Many of the congregations in the federation’s area are led by laymen and women. That’s even true at Beth Jacob, which has not had a rabbi for at least 10 years, Marten said. 

An eclectic, tolerant community

Instead, the congregation is led these days by Sam Goldman, former chancellor of the university who was also professor of education administration and research.

 Goldman holds a bachelor of Hebrew letters from the University of Winnepeg in Manitoba, Canada. His master’s and doctorate are from the University of Chicago.

When erev Rosh Hashanah services begin tonight, Goldman, 78, will be on the bimah, leading the congregation. Like Kodner, he roams the territory around Carbondale to officiate at funerals and so on. Sometimes he’s the clergy on call at the local medical center, and he’s looking forward, as always, to High Holy Days.

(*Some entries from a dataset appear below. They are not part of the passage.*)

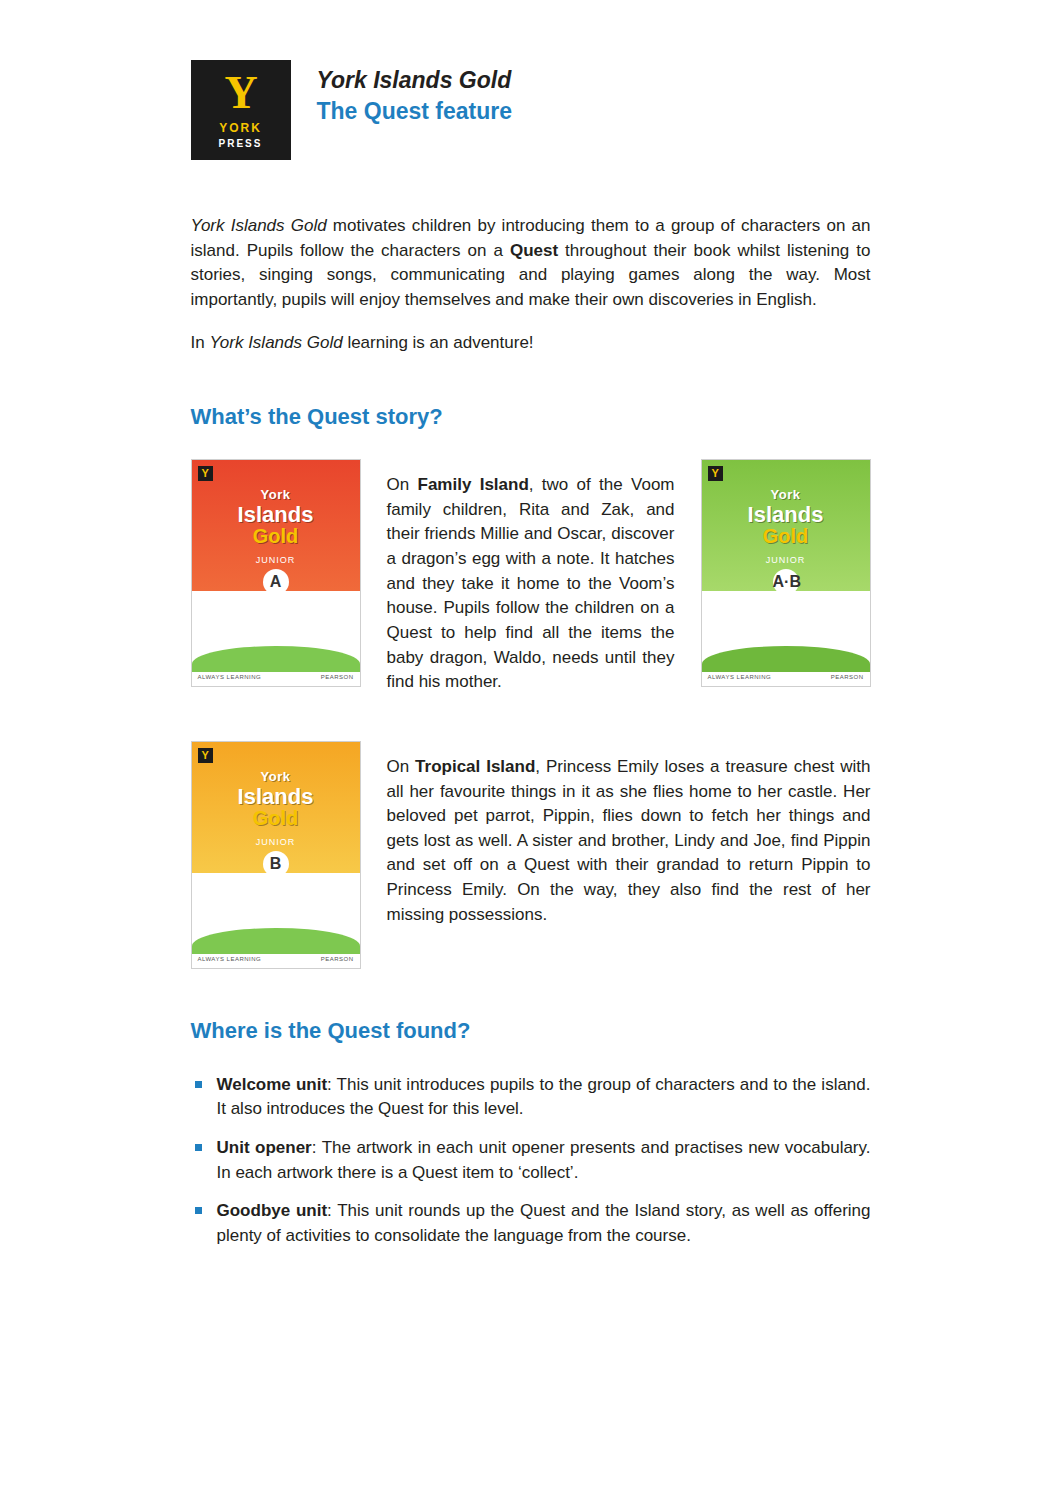Y
YORK
PRESS
York Islands Gold
The Quest feature
York Islands Gold motivates children by introducing them to a group of characters on an island. Pupils follow the characters on a Quest throughout their book whilst listening to stories, singing songs, communicating and playing games along the way. Most importantly, pupils will enjoy themselves and make their own discoveries in English.
In York Islands Gold learning is an adventure!
What’s the Quest story?
Y
York
Islands
Gold
JUNIOR
A
PUPIL’S BOOK
ALWAYS LEARNING PEARSON
On Family Island, two of the Voom family children, Rita and Zak, and their friends Millie and Oscar, discover a dragon’s egg with a note. It hatches and they take it home to the Voom’s house. Pupils follow the children on a Quest to help find all the items the baby dragon, Waldo, needs until they find his mother.
Y
York
Islands
Gold
JUNIOR
A·B
ONE YEAR COURSE
PUPIL’S BOOK
ALWAYS LEARNING PEARSON
Y
York
Islands
Gold
JUNIOR
B
PUPIL’S BOOK
ALWAYS LEARNING PEARSON
On Tropical Island, Princess Emily loses a treasure chest with all her favourite things in it as she flies home to her castle. Her beloved pet parrot, Pippin, flies down to fetch her things and gets lost as well. A sister and brother, Lindy and Joe, find Pippin and set off on a Quest with their grandad to return Pippin to Princess Emily. On the way, they also find the rest of her missing possessions.
Where is the Quest found?
Welcome unit: This unit introduces pupils to the group of characters and to the island. It also introduces the Quest for this level.
Unit opener: The artwork in each unit opener presents and practises new vocabulary. In each artwork there is a Quest item to ‘collect’.
Goodbye unit: This unit rounds up the Quest and the Island story, as well as offering plenty of activities to consolidate the language from the course.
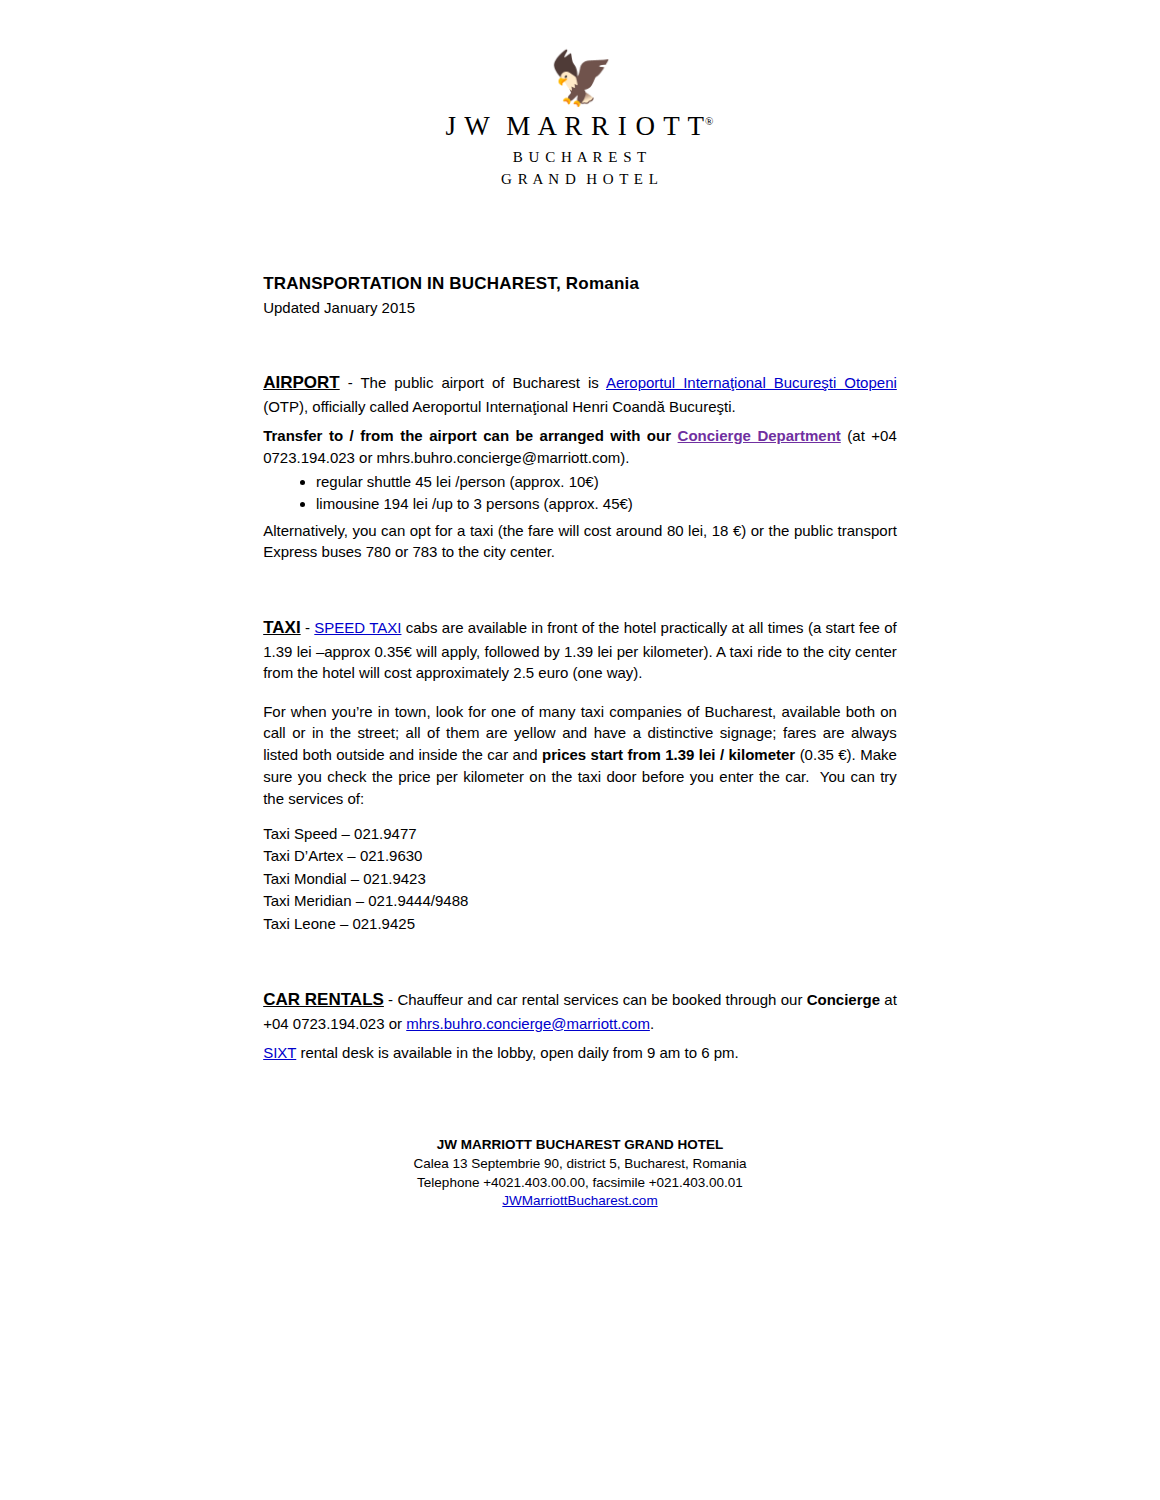🦅
J W M A R R I O T T®
B U C H A R E S T
G R A N D H O T E L
TRANSPORTATION IN BUCHAREST, Romania
Updated January 2015
AIRPORT
- The public airport of Bucharest is Aeroportul Internaţional Bucureşti Otopeni (OTP), officially called Aeroportul Internaţional Henri Coandă Bucureşti.
Transfer to / from the airport can be arranged with our Concierge Department (at +04 0723.194.023 or mhrs.buhro.concierge@marriott.com).
regular shuttle 45 lei /person (approx. 10€)
limousine 194 lei /up to 3 persons (approx. 45€)
Alternatively, you can opt for a taxi (the fare will cost around 80 lei, 18 €) or the public transport Express buses 780 or 783 to the city center.
TAXI
- SPEED TAXI cabs are available in front of the hotel practically at all times (a start fee of 1.39 lei –approx 0.35€ will apply, followed by 1.39 lei per kilometer). A taxi ride to the city center from the hotel will cost approximately 2.5 euro (one way).
For when you’re in town, look for one of many taxi companies of Bucharest, available both on call or in the street; all of them are yellow and have a distinctive signage; fares are always listed both outside and inside the car and prices start from 1.39 lei / kilometer (0.35 €). Make sure you check the price per kilometer on the taxi door before you enter the car. You can try the services of:
Taxi Speed – 021.9477
Taxi D’Artex – 021.9630
Taxi Mondial – 021.9423
Taxi Meridian – 021.9444/9488
Taxi Leone – 021.9425
CAR RENTALS
- Chauffeur and car rental services can be booked through our Concierge at +04 0723.194.023 or mhrs.buhro.concierge@marriott.com.
SIXT rental desk is available in the lobby, open daily from 9 am to 6 pm.
JW MARRIOTT BUCHAREST GRAND HOTEL
Calea 13 Septembrie 90, district 5, Bucharest, Romania
Telephone +4021.403.00.00, facsimile +021.403.00.01
JWMarriottBucharest.com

“We are an eclectic community,” Goldman said. “We have many Jewish people, including converts, plus students… We are such a diverse group, from non-converts (non-Jews who come with their family or friends) to people with a strong family background… We do a lot of Hebrew and we do a lot of English.”

Goldman noted that Beth Jacob in particular and the Jews of theCarbondale-Murphysboro area “very well received as a faith in the community.” 

When he is invited to a barbecue, for instance, “they always ask, ‘What will Sam eat?’, ” he said. “I don’t eat pork, so they have something for me.”

Virtually no one in these remote towns keeps kosher.

“It’s too hard,” said Kodner.

But several people contacted for this story, like Susan Pearlman, a retired university professor and Beth Jacob board member and former congregation president, still observe as many of the Jewish dietary laws as they can.

When she goes out, she occasionally has to explain that she doesn’t eat bacon.

“I don’t eat pork or shellfish,” said Pearlman, who grew up in an even smaller town in western Pennsylvania. “I don’t mix meat and milk.”

The sense of Jewish identity is strong, despite the remote, small-town setting. Of Pearlman’s three children, for instance, two sons are living in Israel now. Many children from throughout the area have taken the Birthright Israel trips. 

Camp Ben Frankel came up repeatedly in interviews as a most important way to inculcate Jewish values for young people from throughout the area. The camp, with Kodner as director, is located on 3,100 acres near the university. 

Now 64 years old, Camp Ben Frankel, Goldman said, “is the signature event of this Jewish community.”